Prenons le cas d’un CEO qui, lors d’une crise, reste planqué derrière des communiqués de presse aseptisés. Tout le monde se demande : “Où est-il ? Pourquoi ne s’exprime-t-il pas ?”. Il alimente la suspicion. À l’inverse, un PDG qui se présente en conférence de presse, regarde les journalistes dans les yeux et dit : “Nous avons failli, je suis le premier responsable, voici notre plan de réparation” peut espérer regagner une partie de la confiance perdue.
Après la tempête : reconstruire la confiance
Le concept de “krisis” implique aussi l’idée d’un après. Une fois le point de bascule passé, votre communication de crise doit se transformer en communication de reconstruction. La crise, c’est parfois l’occasion de faire un grand ménage, de refondre vos process, d’innover, de réaffirmer vos valeurs.
- Transparence prolongée : Ne disparaissez pas une fois l’orage passé. Continuez d’informer sur les suites, les mesures, les résultats des enquêtes. Montrez que vous ne retombez pas dans l’opacité.
- Analyse critique : Faites un bilan honnête de ce qui a dysfonctionné. C’est douloureux, mais c’est indispensable pour réapprendre à vos collaborateurs qu’on ne peut pas reproduire les mêmes erreurs.
- Changement concret : Promettez moins, agissez plus. Les grands discours de morale après une crise n’impressionnent personne si vous ne changez pas vos pratiques internes. Il faut qu’il y ait du réel derrière les mots.

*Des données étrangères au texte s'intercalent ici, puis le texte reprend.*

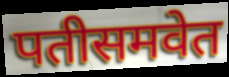
पतीसमवेत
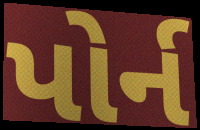
પોર્ન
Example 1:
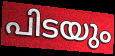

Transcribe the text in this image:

പിടയും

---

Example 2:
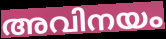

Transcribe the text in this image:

അവിനയം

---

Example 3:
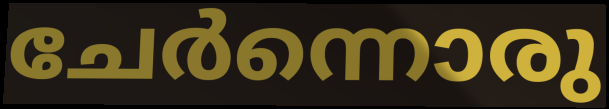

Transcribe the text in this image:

ചേർന്നൊരു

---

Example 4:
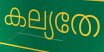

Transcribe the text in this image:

കല്യതേ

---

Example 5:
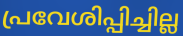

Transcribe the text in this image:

പ്രവേശിപ്പിച്ചില്ല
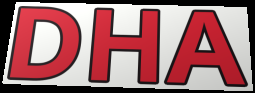
DHA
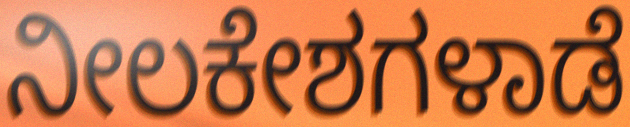
ನೀಲಕೇಶಗಳಾಡೆ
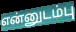
என்னுடம்பு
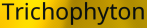
Trichophyton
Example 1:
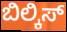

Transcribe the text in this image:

ಬಿಲ್ಕಿಸ್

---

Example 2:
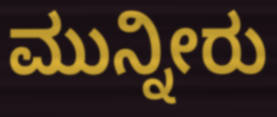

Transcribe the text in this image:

ಮುನ್ನೀರು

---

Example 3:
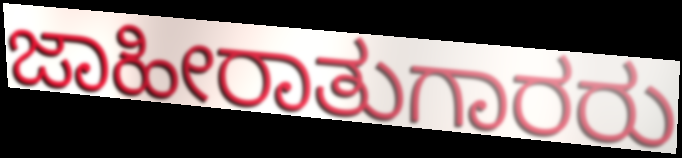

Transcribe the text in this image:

ಜಾಹೀರಾತುಗಾರರು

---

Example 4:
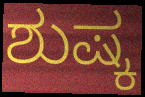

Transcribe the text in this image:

ಶುಷ್ಕ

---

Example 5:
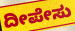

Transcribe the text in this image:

ದೀಪೇಸು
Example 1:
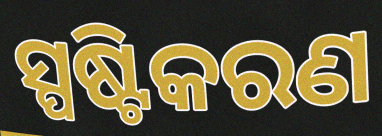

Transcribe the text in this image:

ସ୍ପଷ୍ଟିକରଣ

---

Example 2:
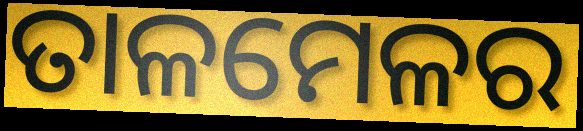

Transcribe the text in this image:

ତାଳମେଳର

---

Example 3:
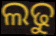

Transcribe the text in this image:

ଲଢୁ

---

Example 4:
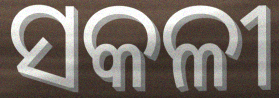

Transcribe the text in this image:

ସକଳୀ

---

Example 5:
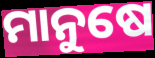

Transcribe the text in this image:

ମାନୁଷେ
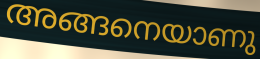
അങ്ങനെയാണു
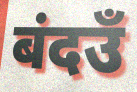
बंदउँ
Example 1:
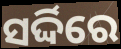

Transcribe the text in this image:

ସର୍ଦ୍ଦିରେ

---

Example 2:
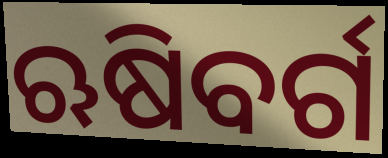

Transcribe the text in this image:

ଋଷିବର୍ଗ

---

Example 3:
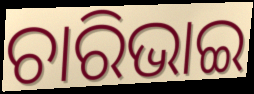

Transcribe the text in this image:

ଚାରିଭାଇ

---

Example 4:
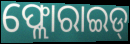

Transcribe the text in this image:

ଫ୍ଲୋରାଇଡ୍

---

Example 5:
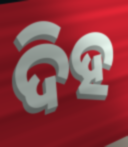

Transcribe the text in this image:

ଦିହ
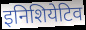
इनिशियेटिव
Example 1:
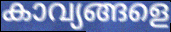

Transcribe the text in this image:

കാവ്യങ്ങളെ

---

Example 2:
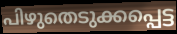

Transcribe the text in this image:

പിഴുതെടുക്കപ്പെട്ട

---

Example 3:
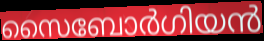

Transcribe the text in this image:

സൈബോർഗിയൻ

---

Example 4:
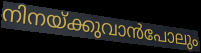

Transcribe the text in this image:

നിനയ്ക്കുവാൻപോലും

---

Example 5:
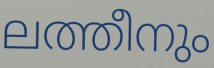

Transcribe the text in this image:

ലത്തീനും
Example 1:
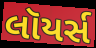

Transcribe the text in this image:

લૉયર્સ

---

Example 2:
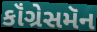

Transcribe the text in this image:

કૉંગ્રેસમૅન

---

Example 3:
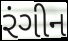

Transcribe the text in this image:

રંગીન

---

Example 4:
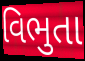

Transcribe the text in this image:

વિભુતા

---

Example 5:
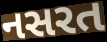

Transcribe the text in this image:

નસરત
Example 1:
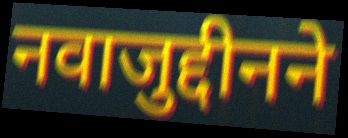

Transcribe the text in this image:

नवाजुद्दीनने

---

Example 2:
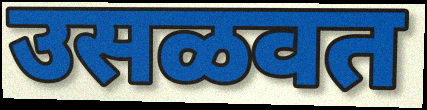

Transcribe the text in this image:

उसळवत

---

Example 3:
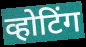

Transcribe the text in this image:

व्होटिंग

L’exemple des responsables politiques
Dans la sphère politique, on voit des ministres dont la crise a souvent été mal gérée, et qui tentent un “come-back” plus tard. Parfois, s’ils ont su assumer et se faire discrets pour un temps, ils reviennent plus forts. D’autres, en revanche, s’entêtent dans le déni, attaquent les médias, parlent de “complot”. Généralement, c’est la mort politique assurée.
Règle d’or : la crise révèle qui vous êtes vraiment
Au fond, la communication de crise est un miroir. Sous la pression de l’urgence, elle révèle vos valeurs et votre caractère. Préférerez-vous le mensonge ou l’excuse bidon pour gagner quelques heures de répit ? Ou prendrez-vous le risque de la vérité, même inconfortable ? Ces choix se voient, se ressentent immédiatement. En un tweet ou une déclaration télévisée, l’opinion sent si vous êtes sincère ou pas.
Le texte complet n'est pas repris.